PROBLEM REQUIREMENTS –
Starting at the top of the records, output every line through the one that contains "of human cervical", keeping each exactly as it appears.

SOURCE RECORDS –

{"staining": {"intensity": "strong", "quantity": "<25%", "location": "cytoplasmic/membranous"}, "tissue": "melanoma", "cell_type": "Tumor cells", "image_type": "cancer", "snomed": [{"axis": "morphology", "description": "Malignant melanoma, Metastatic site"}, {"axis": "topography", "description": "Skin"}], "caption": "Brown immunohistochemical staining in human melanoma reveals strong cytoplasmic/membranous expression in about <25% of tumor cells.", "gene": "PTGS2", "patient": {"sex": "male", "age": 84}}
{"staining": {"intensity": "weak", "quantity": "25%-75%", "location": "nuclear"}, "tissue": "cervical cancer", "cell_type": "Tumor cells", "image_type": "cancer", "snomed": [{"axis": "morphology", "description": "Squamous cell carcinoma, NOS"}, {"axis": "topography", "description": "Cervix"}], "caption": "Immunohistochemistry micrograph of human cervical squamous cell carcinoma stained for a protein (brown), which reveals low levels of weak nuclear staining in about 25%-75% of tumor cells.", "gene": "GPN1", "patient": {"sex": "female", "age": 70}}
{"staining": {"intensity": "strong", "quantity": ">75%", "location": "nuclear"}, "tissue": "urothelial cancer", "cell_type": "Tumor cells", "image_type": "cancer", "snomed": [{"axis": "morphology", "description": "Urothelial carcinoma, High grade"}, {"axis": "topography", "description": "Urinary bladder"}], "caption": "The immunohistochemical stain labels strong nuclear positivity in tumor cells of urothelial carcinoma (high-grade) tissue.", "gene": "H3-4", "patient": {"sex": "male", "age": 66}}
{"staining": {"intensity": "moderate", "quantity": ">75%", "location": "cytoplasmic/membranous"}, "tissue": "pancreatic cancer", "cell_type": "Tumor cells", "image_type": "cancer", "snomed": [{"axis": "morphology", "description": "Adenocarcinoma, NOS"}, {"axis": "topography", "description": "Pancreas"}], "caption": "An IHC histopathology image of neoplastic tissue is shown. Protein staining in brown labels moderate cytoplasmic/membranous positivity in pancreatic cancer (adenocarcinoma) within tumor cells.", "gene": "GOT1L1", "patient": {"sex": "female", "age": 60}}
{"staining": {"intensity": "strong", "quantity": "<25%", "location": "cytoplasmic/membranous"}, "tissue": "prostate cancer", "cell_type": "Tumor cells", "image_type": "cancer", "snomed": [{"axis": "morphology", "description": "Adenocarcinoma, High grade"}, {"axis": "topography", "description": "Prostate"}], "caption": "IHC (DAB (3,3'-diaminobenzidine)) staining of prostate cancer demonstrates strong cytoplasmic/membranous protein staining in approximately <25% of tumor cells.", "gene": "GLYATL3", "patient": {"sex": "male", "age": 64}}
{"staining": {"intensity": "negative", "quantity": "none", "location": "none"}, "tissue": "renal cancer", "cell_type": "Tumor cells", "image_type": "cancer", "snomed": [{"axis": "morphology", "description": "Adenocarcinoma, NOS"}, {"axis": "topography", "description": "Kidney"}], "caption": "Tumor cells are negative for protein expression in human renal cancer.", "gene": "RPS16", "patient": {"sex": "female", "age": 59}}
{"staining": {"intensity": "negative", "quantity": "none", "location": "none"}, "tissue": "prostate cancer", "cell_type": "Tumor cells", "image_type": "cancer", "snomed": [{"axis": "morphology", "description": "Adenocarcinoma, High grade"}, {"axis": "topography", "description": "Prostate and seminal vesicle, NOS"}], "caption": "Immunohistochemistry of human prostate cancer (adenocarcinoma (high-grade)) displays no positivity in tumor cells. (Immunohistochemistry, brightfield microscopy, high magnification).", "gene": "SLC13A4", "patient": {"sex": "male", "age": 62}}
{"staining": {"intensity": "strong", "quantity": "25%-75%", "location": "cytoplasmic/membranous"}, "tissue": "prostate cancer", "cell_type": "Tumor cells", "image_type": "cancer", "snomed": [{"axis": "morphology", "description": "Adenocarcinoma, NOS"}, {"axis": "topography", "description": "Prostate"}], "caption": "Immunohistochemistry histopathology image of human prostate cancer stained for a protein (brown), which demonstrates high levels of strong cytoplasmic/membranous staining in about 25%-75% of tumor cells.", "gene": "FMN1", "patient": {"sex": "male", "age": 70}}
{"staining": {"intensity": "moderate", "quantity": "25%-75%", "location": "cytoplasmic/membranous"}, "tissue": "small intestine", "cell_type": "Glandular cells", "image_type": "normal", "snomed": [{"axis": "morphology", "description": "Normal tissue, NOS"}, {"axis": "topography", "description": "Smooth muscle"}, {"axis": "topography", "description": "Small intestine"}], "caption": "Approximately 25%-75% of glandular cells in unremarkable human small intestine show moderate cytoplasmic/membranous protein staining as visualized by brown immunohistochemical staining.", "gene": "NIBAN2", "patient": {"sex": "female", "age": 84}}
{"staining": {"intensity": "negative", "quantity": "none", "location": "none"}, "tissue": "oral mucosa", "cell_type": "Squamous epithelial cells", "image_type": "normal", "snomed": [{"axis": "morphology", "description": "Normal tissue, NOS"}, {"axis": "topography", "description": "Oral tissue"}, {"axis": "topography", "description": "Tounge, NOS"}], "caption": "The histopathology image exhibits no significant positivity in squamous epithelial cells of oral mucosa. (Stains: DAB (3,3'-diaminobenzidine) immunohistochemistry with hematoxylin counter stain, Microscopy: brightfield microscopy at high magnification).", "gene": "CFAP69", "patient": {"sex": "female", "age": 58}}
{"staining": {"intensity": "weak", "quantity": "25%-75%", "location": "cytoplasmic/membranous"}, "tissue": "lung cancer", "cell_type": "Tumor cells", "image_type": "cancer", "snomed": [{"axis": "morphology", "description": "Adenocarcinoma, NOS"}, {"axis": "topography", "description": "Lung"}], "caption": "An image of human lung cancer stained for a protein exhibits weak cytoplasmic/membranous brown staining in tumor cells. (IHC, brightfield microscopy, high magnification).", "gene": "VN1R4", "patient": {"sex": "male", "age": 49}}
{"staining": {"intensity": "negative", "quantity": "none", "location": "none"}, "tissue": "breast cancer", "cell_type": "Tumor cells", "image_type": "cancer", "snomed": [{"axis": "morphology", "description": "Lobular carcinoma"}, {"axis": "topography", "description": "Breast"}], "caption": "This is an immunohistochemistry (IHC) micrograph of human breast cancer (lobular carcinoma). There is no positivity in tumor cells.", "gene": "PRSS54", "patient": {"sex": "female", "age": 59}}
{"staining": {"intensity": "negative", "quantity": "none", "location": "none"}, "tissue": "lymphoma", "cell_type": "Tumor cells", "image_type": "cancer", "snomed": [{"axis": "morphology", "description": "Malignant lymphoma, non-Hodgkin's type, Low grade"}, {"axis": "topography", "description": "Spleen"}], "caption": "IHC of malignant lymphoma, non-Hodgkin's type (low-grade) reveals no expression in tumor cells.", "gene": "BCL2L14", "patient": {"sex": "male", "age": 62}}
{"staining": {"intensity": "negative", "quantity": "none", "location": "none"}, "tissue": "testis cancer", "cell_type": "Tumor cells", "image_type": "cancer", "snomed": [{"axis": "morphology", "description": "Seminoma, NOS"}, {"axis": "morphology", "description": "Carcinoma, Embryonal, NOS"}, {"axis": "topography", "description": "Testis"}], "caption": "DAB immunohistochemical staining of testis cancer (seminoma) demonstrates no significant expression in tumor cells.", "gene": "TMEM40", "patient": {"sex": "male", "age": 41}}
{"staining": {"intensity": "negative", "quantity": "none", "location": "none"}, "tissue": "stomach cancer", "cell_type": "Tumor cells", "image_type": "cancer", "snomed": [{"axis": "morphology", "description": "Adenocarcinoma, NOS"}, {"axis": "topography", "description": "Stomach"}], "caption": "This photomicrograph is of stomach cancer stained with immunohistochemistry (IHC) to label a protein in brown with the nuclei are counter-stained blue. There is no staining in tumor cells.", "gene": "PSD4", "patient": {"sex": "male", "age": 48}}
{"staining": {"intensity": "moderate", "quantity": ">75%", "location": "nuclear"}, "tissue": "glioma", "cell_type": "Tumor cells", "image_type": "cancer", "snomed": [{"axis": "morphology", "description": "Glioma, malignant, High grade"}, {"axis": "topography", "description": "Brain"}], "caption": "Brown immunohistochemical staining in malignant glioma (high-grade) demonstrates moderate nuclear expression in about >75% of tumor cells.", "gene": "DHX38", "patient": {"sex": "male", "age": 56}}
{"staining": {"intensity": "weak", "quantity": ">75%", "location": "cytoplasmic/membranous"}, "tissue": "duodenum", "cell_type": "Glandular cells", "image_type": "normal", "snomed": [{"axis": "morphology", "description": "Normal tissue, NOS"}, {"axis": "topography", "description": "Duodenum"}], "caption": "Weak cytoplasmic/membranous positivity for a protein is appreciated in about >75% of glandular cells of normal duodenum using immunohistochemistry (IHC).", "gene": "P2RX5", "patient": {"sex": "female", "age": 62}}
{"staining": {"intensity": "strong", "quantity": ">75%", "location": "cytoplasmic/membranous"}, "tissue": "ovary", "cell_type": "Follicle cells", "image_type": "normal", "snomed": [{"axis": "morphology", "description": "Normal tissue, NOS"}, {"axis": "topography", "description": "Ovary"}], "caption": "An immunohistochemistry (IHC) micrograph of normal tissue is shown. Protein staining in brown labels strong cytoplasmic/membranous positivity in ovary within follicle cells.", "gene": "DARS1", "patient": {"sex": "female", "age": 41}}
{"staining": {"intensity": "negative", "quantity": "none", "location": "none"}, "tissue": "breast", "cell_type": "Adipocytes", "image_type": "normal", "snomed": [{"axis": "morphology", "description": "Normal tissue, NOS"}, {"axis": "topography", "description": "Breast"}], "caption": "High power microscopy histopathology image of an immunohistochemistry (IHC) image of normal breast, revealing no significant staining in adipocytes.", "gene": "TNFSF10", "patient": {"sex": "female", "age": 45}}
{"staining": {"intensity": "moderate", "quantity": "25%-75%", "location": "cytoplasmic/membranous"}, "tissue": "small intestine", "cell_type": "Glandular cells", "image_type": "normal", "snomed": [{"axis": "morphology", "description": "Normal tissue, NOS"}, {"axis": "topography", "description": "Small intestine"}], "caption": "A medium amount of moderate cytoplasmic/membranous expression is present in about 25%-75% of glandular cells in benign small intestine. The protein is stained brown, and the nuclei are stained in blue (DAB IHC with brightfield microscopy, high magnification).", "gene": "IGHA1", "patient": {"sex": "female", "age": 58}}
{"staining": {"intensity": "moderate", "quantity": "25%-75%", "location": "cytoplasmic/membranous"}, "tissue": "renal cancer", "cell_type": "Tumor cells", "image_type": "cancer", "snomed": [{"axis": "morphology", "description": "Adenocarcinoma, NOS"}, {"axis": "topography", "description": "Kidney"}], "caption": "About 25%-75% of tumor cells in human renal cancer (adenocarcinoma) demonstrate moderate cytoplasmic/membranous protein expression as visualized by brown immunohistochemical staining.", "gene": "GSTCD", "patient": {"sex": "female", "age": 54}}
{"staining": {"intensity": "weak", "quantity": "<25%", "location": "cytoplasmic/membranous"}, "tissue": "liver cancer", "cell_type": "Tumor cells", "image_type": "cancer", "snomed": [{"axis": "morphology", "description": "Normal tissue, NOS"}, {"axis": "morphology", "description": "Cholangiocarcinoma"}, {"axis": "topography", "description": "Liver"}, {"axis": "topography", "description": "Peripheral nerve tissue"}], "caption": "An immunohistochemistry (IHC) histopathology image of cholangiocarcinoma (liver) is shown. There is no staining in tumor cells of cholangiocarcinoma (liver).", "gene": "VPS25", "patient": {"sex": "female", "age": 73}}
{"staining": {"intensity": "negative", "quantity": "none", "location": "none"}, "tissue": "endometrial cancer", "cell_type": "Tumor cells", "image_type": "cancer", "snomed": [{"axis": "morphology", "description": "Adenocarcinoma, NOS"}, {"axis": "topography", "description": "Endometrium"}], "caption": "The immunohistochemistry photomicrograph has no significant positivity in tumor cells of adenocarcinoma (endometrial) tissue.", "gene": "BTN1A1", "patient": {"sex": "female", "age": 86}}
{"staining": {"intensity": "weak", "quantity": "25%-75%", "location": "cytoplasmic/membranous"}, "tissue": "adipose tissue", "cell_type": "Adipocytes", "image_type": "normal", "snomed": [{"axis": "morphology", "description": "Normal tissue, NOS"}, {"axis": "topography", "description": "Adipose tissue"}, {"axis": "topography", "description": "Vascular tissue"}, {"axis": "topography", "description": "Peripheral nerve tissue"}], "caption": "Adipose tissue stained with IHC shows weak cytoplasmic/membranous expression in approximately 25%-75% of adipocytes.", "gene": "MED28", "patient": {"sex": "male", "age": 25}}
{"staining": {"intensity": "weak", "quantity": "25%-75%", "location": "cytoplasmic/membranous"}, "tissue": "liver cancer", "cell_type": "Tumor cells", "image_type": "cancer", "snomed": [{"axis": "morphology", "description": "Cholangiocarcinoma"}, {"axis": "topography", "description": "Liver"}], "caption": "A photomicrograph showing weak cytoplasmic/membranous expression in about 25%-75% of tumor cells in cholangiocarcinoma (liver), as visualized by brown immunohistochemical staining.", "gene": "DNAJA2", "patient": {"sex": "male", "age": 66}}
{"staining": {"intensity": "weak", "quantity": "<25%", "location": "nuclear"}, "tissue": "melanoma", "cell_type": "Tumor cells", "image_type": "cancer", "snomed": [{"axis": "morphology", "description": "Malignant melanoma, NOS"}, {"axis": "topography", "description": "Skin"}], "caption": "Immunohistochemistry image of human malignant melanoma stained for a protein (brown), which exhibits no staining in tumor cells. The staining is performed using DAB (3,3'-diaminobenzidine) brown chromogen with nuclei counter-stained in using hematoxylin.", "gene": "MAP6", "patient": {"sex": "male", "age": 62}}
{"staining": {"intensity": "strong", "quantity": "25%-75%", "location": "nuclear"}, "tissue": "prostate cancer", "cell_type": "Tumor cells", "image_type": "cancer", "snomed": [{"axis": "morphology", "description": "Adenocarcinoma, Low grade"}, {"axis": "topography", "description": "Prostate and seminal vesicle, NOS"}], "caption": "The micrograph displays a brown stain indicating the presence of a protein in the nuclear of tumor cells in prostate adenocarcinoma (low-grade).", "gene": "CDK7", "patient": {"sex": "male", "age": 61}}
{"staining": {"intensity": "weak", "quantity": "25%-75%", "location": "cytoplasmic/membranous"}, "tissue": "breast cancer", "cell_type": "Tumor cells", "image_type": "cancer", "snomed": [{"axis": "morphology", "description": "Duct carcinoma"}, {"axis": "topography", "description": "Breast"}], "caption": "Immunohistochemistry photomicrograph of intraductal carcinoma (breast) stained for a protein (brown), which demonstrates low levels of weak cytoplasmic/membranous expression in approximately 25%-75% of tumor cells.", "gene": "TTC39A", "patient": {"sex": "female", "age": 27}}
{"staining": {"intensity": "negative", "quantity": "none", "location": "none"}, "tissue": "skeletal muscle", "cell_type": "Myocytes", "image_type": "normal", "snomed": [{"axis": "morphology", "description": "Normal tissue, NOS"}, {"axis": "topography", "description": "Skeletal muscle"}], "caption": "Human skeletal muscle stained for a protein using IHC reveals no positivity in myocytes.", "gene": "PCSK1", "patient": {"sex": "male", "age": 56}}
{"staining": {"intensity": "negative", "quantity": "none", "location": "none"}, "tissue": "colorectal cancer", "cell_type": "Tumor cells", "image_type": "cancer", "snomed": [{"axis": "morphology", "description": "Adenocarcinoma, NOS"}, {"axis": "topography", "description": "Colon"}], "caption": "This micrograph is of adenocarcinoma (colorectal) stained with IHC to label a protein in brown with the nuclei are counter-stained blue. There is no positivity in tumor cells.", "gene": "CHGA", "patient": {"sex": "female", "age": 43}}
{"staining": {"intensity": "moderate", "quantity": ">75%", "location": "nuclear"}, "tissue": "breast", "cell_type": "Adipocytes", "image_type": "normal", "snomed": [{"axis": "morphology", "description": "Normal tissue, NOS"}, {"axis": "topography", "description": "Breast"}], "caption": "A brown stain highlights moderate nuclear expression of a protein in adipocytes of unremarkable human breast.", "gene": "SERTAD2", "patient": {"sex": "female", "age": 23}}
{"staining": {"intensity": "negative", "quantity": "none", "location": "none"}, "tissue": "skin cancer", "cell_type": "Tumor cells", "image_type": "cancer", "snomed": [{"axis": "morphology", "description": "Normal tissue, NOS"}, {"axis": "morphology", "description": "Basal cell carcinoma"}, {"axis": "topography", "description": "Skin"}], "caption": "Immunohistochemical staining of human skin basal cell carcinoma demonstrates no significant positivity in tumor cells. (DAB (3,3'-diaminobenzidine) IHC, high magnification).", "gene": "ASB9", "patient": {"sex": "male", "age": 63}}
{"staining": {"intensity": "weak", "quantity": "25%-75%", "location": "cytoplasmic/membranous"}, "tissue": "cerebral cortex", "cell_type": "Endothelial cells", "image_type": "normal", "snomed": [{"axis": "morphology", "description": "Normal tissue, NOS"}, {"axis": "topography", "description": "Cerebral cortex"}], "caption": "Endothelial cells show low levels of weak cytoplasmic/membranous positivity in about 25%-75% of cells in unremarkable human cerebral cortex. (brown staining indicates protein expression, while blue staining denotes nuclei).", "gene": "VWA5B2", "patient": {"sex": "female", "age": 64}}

TASK RESULT –
{"staining": {"intensity": "strong", "quantity": "<25%", "location": "cytoplasmic/membranous"}, "tissue": "melanoma", "cell_type": "Tumor cells", "image_type": "cancer", "snomed": [{"axis": "morphology", "description": "Malignant melanoma, Metastatic site"}, {"axis": "topography", "description": "Skin"}], "caption": "Brown immunohistochemical staining in human melanoma reveals strong cytoplasmic/membranous expression in about <25% of tumor cells.", "gene": "PTGS2", "patient": {"sex": "male", "age": 84}}
{"staining": {"intensity": "weak", "quantity": "25%-75%", "location": "nuclear"}, "tissue": "cervical cancer", "cell_type": "Tumor cells", "image_type": "cancer", "snomed": [{"axis": "morphology", "description": "Squamous cell carcinoma, NOS"}, {"axis": "topography", "description": "Cervix"}], "caption": "Immunohistochemistry micrograph of human cervical squamous cell carcinoma stained for a protein (brown), which reveals low levels of weak nuclear staining in about 25%-75% of tumor cells.", "gene": "GPN1", "patient": {"sex": "female", "age": 70}}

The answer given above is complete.